"""

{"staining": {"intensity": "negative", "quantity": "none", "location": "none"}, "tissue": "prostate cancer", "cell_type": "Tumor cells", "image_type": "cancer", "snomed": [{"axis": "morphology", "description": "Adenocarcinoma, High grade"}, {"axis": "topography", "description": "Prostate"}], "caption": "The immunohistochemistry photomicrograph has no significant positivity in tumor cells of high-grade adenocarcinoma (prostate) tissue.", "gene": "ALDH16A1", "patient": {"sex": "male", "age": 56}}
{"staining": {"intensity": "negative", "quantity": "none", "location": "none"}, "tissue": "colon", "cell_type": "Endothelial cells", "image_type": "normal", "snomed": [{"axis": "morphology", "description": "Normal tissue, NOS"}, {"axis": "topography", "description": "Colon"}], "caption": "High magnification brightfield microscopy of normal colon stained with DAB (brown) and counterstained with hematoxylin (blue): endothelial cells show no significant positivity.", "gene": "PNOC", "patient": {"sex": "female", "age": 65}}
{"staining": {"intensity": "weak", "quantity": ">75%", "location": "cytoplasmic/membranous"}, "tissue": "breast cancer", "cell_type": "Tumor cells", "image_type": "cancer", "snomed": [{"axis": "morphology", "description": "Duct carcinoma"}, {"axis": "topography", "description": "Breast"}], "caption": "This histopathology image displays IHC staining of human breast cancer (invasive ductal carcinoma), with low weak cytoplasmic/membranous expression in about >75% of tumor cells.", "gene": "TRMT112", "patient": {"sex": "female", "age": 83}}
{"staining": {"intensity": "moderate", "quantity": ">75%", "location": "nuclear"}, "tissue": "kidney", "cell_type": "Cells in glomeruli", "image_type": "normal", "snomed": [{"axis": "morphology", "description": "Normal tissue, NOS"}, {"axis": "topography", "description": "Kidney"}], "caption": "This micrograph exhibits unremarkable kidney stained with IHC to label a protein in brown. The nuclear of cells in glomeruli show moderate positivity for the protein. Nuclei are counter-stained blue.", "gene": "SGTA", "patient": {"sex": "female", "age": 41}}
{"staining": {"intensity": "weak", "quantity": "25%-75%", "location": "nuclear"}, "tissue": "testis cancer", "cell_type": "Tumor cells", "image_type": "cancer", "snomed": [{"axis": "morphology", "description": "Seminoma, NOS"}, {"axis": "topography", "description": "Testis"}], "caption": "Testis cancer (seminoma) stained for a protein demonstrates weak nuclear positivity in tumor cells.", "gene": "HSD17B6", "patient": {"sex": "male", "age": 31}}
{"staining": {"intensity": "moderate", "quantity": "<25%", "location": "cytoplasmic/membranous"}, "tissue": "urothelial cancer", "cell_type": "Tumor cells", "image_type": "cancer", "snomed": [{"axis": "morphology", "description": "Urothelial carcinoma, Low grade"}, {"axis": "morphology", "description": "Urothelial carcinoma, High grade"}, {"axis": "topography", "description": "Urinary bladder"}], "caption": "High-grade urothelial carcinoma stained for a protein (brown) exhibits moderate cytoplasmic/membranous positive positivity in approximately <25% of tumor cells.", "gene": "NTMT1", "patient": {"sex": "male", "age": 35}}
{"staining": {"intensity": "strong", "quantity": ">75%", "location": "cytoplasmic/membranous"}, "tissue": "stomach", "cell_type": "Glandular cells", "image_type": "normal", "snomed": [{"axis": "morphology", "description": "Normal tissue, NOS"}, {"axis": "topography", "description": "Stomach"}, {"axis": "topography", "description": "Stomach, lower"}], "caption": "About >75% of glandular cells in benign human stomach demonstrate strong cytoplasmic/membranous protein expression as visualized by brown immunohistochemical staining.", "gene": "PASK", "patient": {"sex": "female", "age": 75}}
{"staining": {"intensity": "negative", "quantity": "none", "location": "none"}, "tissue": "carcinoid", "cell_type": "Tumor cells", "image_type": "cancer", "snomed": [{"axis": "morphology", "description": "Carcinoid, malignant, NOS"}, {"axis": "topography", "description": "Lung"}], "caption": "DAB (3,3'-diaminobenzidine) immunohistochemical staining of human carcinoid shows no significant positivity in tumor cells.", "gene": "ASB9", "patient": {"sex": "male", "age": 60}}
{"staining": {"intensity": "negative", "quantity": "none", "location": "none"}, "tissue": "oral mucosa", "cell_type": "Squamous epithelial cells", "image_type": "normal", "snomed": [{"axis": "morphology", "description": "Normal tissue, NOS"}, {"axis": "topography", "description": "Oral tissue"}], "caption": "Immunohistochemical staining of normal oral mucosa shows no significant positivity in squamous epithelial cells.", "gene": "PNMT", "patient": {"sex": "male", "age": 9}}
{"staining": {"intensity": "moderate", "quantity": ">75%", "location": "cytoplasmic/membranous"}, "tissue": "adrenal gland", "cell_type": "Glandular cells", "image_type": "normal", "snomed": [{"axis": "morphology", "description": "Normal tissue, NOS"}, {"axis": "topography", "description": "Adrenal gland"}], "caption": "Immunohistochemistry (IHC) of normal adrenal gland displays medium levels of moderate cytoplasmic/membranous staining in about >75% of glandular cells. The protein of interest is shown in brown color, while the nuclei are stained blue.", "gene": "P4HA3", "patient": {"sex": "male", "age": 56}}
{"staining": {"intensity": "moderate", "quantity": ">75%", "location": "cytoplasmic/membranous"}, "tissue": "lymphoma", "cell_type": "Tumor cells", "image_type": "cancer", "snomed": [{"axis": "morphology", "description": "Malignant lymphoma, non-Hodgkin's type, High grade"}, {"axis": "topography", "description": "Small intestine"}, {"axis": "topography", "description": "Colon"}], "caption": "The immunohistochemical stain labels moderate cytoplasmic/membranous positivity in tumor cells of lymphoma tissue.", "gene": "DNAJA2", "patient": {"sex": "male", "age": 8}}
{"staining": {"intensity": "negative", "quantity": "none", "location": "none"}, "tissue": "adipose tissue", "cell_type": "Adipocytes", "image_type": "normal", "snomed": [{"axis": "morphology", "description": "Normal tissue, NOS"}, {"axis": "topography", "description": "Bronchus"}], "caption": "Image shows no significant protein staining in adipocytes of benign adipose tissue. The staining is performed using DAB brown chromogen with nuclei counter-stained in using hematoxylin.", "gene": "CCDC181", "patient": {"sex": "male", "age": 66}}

"""

> _WHAT YOU HAVE TO DO_
Give the listing above again in full, exactly as written.

> _OUTPUT_
{"staining": {"intensity": "negative", "quantity": "none", "location": "none"}, "tissue": "prostate cancer", "cell_type": "Tumor cells", "image_type": "cancer", "snomed": [{"axis": "morphology", "description": "Adenocarcinoma, High grade"}, {"axis": "topography", "description": "Prostate"}], "caption": "The immunohistochemistry photomicrograph has no significant positivity in tumor cells of high-grade adenocarcinoma (prostate) tissue.", "gene": "ALDH16A1", "patient": {"sex": "male", "age": 56}}
{"staining": {"intensity": "negative", "quantity": "none", "location": "none"}, "tissue": "colon", "cell_type": "Endothelial cells", "image_type": "normal", "snomed": [{"axis": "morphology", "description": "Normal tissue, NOS"}, {"axis": "topography", "description": "Colon"}], "caption": "High magnification brightfield microscopy of normal colon stained with DAB (brown) and counterstained with hematoxylin (blue): endothelial cells show no significant positivity.", "gene": "PNOC", "patient": {"sex": "female", "age": 65}}
{"staining": {"intensity": "weak", "quantity": ">75%", "location": "cytoplasmic/membranous"}, "tissue": "breast cancer", "cell_type": "Tumor cells", "image_type": "cancer", "snomed": [{"axis": "morphology", "description": "Duct carcinoma"}, {"axis": "topography", "description": "Breast"}], "caption": "This histopathology image displays IHC staining of human breast cancer (invasive ductal carcinoma), with low weak cytoplasmic/membranous expression in about >75% of tumor cells.", "gene": "TRMT112", "patient": {"sex": "female", "age": 83}}
{"staining": {"intensity": "moderate", "quantity": ">75%", "location": "nuclear"}, "tissue": "kidney", "cell_type": "Cells in glomeruli", "image_type": "normal", "snomed": [{"axis": "morphology", "description": "Normal tissue, NOS"}, {"axis": "topography", "description": "Kidney"}], "caption": "This micrograph exhibits unremarkable kidney stained with IHC to label a protein in brown. The nuclear of cells in glomeruli show moderate positivity for the protein. Nuclei are counter-stained blue.", "gene": "SGTA", "patient": {"sex": "female", "age": 41}}
{"staining": {"intensity": "weak", "quantity": "25%-75%", "location": "nuclear"}, "tissue": "testis cancer", "cell_type": "Tumor cells", "image_type": "cancer", "snomed": [{"axis": "morphology", "description": "Seminoma, NOS"}, {"axis": "topography", "description": "Testis"}], "caption": "Testis cancer (seminoma) stained for a protein demonstrates weak nuclear positivity in tumor cells.", "gene": "HSD17B6", "patient": {"sex": "male", "age": 31}}
{"staining": {"intensity": "moderate", "quantity": "<25%", "location": "cytoplasmic/membranous"}, "tissue": "urothelial cancer", "cell_type": "Tumor cells", "image_type": "cancer", "snomed": [{"axis": "morphology", "description": "Urothelial carcinoma, Low grade"}, {"axis": "morphology", "description": "Urothelial carcinoma, High grade"}, {"axis": "topography", "description": "Urinary bladder"}], "caption": "High-grade urothelial carcinoma stained for a protein (brown) exhibits moderate cytoplasmic/membranous positive positivity in approximately <25% of tumor cells.", "gene": "NTMT1", "patient": {"sex": "male", "age": 35}}
{"staining": {"intensity": "strong", "quantity": ">75%", "location": "cytoplasmic/membranous"}, "tissue": "stomach", "cell_type": "Glandular cells", "image_type": "normal", "snomed": [{"axis": "morphology", "description": "Normal tissue, NOS"}, {"axis": "topography", "description": "Stomach"}, {"axis": "topography", "description": "Stomach, lower"}], "caption": "About >75% of glandular cells in benign human stomach demonstrate strong cytoplasmic/membranous protein expression as visualized by brown immunohistochemical staining.", "gene": "PASK", "patient": {"sex": "female", "age": 75}}
{"staining": {"intensity": "negative", "quantity": "none", "location": "none"}, "tissue": "carcinoid", "cell_type": "Tumor cells", "image_type": "cancer", "snomed": [{"axis": "morphology", "description": "Carcinoid, malignant, NOS"}, {"axis": "topography", "description": "Lung"}], "caption": "DAB (3,3'-diaminobenzidine) immunohistochemical staining of human carcinoid shows no significant positivity in tumor cells.", "gene": "ASB9", "patient": {"sex": "male", "age": 60}}
{"staining": {"intensity": "negative", "quantity": "none", "location": "none"}, "tissue": "oral mucosa", "cell_type": "Squamous epithelial cells", "image_type": "normal", "snomed": [{"axis": "morphology", "description": "Normal tissue, NOS"}, {"axis": "topography", "description": "Oral tissue"}], "caption": "Immunohistochemical staining of normal oral mucosa shows no significant positivity in squamous epithelial cells.", "gene": "PNMT", "patient": {"sex": "male", "age": 9}}
{"staining": {"intensity": "moderate", "quantity": ">75%", "location": "cytoplasmic/membranous"}, "tissue": "adrenal gland", "cell_type": "Glandular cells", "image_type": "normal", "snomed": [{"axis": "morphology", "description": "Normal tissue, NOS"}, {"axis": "topography", "description": "Adrenal gland"}], "caption": "Immunohistochemistry (IHC) of normal adrenal gland displays medium levels of moderate cytoplasmic/membranous staining in about >75% of glandular cells. The protein of interest is shown in brown color, while the nuclei are stained blue.", "gene": "P4HA3", "patient": {"sex": "male", "age": 56}}
{"staining": {"intensity": "moderate", "quantity": ">75%", "location": "cytoplasmic/membranous"}, "tissue": "lymphoma", "cell_type": "Tumor cells", "image_type": "cancer", "snomed": [{"axis": "morphology", "description": "Malignant lymphoma, non-Hodgkin's type, High grade"}, {"axis": "topography", "description": "Small intestine"}, {"axis": "topography", "description": "Colon"}], "caption": "The immunohistochemical stain labels moderate cytoplasmic/membranous positivity in tumor cells of lymphoma tissue.", "gene": "DNAJA2", "patient": {"sex": "male", "age": 8}}
{"staining": {"intensity": "negative", "quantity": "none", "location": "none"}, "tissue": "adipose tissue", "cell_type": "Adipocytes", "image_type": "normal", "snomed": [{"axis": "morphology", "description": "Normal tissue, NOS"}, {"axis": "topography", "description": "Bronchus"}], "caption": "Image shows no significant protein staining in adipocytes of benign adipose tissue. The staining is performed using DAB brown chromogen with nuclei counter-stained in using hematoxylin.", "gene": "CCDC181", "patient": {"sex": "male", "age": 66}}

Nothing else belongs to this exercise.